### Your assignment
Reproduce every line of the listing below word for word, in the same order, keeping each line's original spelling, punctuation and line breaks.

### Entries supplied

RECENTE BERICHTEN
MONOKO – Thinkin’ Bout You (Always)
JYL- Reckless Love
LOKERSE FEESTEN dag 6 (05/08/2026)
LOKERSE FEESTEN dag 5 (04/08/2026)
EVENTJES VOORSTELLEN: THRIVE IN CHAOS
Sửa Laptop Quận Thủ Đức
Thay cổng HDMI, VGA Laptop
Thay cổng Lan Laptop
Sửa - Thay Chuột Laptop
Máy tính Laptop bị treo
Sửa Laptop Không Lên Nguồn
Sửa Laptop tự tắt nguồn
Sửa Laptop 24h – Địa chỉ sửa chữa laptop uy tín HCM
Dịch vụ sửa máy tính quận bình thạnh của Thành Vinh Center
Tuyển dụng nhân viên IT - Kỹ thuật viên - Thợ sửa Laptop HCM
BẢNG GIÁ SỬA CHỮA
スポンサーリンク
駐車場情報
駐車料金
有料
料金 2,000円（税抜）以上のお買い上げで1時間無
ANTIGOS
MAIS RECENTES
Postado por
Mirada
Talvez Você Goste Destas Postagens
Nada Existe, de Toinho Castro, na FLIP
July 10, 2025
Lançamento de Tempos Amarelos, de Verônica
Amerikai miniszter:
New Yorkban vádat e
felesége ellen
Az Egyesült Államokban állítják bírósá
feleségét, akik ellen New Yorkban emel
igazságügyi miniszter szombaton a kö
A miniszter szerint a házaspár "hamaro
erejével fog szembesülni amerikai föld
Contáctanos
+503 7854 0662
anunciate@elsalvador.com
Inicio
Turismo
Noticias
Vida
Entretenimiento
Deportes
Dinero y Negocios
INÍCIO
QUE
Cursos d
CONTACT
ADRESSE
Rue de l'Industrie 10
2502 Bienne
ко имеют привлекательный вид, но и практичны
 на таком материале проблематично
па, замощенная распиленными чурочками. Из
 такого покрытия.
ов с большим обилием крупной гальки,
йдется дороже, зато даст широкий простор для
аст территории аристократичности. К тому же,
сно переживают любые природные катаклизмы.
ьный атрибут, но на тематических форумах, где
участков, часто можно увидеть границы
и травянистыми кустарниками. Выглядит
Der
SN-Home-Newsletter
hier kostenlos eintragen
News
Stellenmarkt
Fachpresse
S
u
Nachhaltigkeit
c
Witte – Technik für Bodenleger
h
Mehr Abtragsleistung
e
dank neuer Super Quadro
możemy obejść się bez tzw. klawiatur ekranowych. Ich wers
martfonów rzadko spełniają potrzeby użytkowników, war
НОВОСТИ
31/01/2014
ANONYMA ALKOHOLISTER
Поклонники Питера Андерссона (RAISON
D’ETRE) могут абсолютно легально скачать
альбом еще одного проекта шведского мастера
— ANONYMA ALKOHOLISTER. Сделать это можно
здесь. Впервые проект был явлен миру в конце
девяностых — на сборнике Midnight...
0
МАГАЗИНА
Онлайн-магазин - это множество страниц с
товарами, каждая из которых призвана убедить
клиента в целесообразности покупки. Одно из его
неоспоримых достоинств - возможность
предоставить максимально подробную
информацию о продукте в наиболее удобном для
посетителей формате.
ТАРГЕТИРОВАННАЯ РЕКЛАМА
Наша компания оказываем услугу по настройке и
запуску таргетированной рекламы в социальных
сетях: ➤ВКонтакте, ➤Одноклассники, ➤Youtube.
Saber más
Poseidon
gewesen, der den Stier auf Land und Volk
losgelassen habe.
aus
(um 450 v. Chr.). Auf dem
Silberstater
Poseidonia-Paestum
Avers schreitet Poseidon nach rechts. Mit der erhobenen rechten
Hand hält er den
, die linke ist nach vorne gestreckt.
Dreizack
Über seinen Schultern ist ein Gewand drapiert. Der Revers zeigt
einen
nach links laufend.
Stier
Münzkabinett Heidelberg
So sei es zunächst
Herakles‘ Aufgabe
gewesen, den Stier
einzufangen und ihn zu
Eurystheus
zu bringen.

### Your response
RECENTE BERICHTEN
MONOKO – Thinkin’ Bout You (Always)
JYL- Reckless Love
LOKERSE FEESTEN dag 6 (05/08/2026)
LOKERSE FEESTEN dag 5 (04/08/2026)
EVENTJES VOORSTELLEN: THRIVE IN CHAOS
Sửa Laptop Quận Thủ Đức
Thay cổng HDMI, VGA Laptop
Thay cổng Lan Laptop
Sửa - Thay Chuột Laptop
Máy tính Laptop bị treo
Sửa Laptop Không Lên Nguồn
Sửa Laptop tự tắt nguồn
Sửa Laptop 24h – Địa chỉ sửa chữa laptop uy tín HCM
Dịch vụ sửa máy tính quận bình thạnh của Thành Vinh Center
Tuyển dụng nhân viên IT - Kỹ thuật viên - Thợ sửa Laptop HCM
BẢNG GIÁ SỬA CHỮA
スポンサーリンク
駐車場情報
駐車料金
有料
料金 2,000円（税抜）以上のお買い上げで1時間無
ANTIGOS
MAIS RECENTES
Postado por
Mirada
Talvez Você Goste Destas Postagens
Nada Existe, de Toinho Castro, na FLIP
July 10, 2025
Lançamento de Tempos Amarelos, de Verônica
Amerikai miniszter:
New Yorkban vádat e
felesége ellen
Az Egyesült Államokban állítják bírósá
feleségét, akik ellen New Yorkban emel
igazságügyi miniszter szombaton a kö
A miniszter szerint a házaspár "hamaro
erejével fog szembesülni amerikai föld
Contáctanos
+503 7854 0662
anunciate@elsalvador.com
Inicio
Turismo
Noticias
Vida
Entretenimiento
Deportes
Dinero y Negocios
INÍCIO
QUE
Cursos d
CONTACT
ADRESSE
Rue de l'Industrie 10
2502 Bienne
ко имеют привлекательный вид, но и практичны
 на таком материале проблематично
па, замощенная распиленными чурочками. Из
 такого покрытия.
ов с большим обилием крупной гальки,
йдется дороже, зато даст широкий простор для
аст территории аристократичности. К тому же,
сно переживают любые природные катаклизмы.
ьный атрибут, но на тематических форумах, где
участков, часто можно увидеть границы
и травянистыми кустарниками. Выглядит
Der
SN-Home-Newsletter
hier kostenlos eintragen
News
Stellenmarkt
Fachpresse
S
u
Nachhaltigkeit
c
Witte – Technik für Bodenleger
h
Mehr Abtragsleistung
e
dank neuer Super Quadro
możemy obejść się bez tzw. klawiatur ekranowych. Ich wers
martfonów rzadko spełniają potrzeby użytkowników, war
НОВОСТИ
31/01/2014
ANONYMA ALKOHOLISTER
Поклонники Питера Андерссона (RAISON
D’ETRE) могут абсолютно легально скачать
альбом еще одного проекта шведского мастера
— ANONYMA ALKOHOLISTER. Сделать это можно
здесь. Впервые проект был явлен миру в конце
девяностых — на сборнике Midnight...
0
МАГАЗИНА
Онлайн-магазин - это множество страниц с
товарами, каждая из которых призвана убедить
клиента в целесообразности покупки. Одно из его
неоспоримых достоинств - возможность
предоставить максимально подробную
информацию о продукте в наиболее удобном для
посетителей формате.
ТАРГЕТИРОВАННАЯ РЕКЛАМА
Наша компания оказываем услугу по настройке и
запуску таргетированной рекламы в социальных
сетях: ➤ВКонтакте, ➤Одноклассники, ➤Youtube.
Saber más
Poseidon
gewesen, der den Stier auf Land und Volk
losgelassen habe.
aus
(um 450 v. Chr.). Auf dem
Silberstater
Poseidonia-Paestum
Avers schreitet Poseidon nach rechts. Mit der erhobenen rechten
Hand hält er den
, die linke ist nach vorne gestreckt.
Dreizack
Über seinen Schultern ist ein Gewand drapiert. Der Revers zeigt
einen
nach links laufend.
Stier
Münzkabinett Heidelberg
So sei es zunächst
Herakles‘ Aufgabe
gewesen, den Stier
einzufangen und ihn zu
Eurystheus
zu bringen.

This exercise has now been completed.